Using the information:
[a] From the passage on the Democratic convention, quote the text between "The only off-key" and "with archaic structures.", inclusive.
[b] In the passage on the Democratic convention, list every person named in the sentence that begins "But by and large, everybody from" as singing from the same songbook.

[Given passage — start]

Periodically, a cop will joke with one of the NR crowd about how it feels to be surrounded by Democrats. Teresa's "shove it" comment obviously wasn't part of the plan. Maybe maybe Hillary's praise for Kerry as "a serious man for serious times" was a veiled shot (with an eye to 2008) at the current nominee, who enjoys a reputation for being dour and dull. But by and large, everybody from Dennis Kucinich to Bill Clinton to Al Gore to Joe Lieberman to Howard Dean is singing, from the same songbook, that John Kerry is the greatest presidential candidate ever.
The only off-key note that came anywhere near "skunk at the garden party" discordance was the comment by Andrew Stern, as reported by the Washington Post's David Broder:
Breaking sharply with the enforced harmony of the Democratic National Convention, the president of the largest AFL-CIO union said Monday that both organized labor and the Democratic Party might be better off in the long run if Sen. John F. Kerry loses the election.
Andrew L. Stern, the head of the 1.6 million-member Service Employees International Union (SEIU), said in an interview with the Washington Post that both the party and its longtime ally, the labor movement, are "in deep crisis," devoid of new ideas and working with archaic structures.

[Given passage — finish]
[Data block — start]

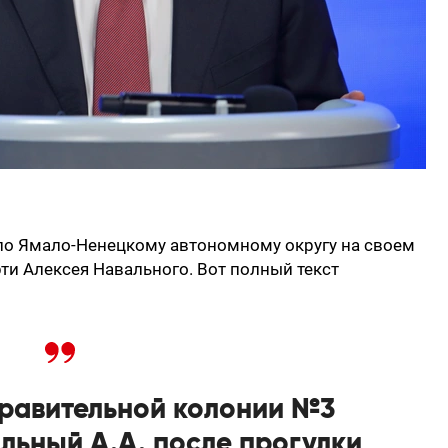
 по Ямало-Ненецкому автономному округу на своем
и Алексея Навального. Вот полный текст
справительной колонии №3
ьный А.А. после прогулки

[Data block — finish]

Written answers:
[a]
The only off-key note that came anywhere near "skunk at the garden party" discordance was the comment by Andrew Stern, as reported by the Washington Post's David Broder:
Breaking sharply with the enforced harmony of the Democratic National Convention, the president of the largest AFL-CIO union said Monday that both organized labor and the Democratic Party might be better off in the long run if Sen. John F. Kerry loses the election.
Andrew L. Stern, the head of the 1.6 million-member Service Employees International Union (SEIU), said in an interview with the Washington Post that both the party and its longtime ally, the labor movement, are "in deep crisis," devoid of new ideas and working with archaic structures.

[b]
- Dennis Kucinich
- Bill Clinton
- Al Gore
- Joe Lieberman
- Howard Dean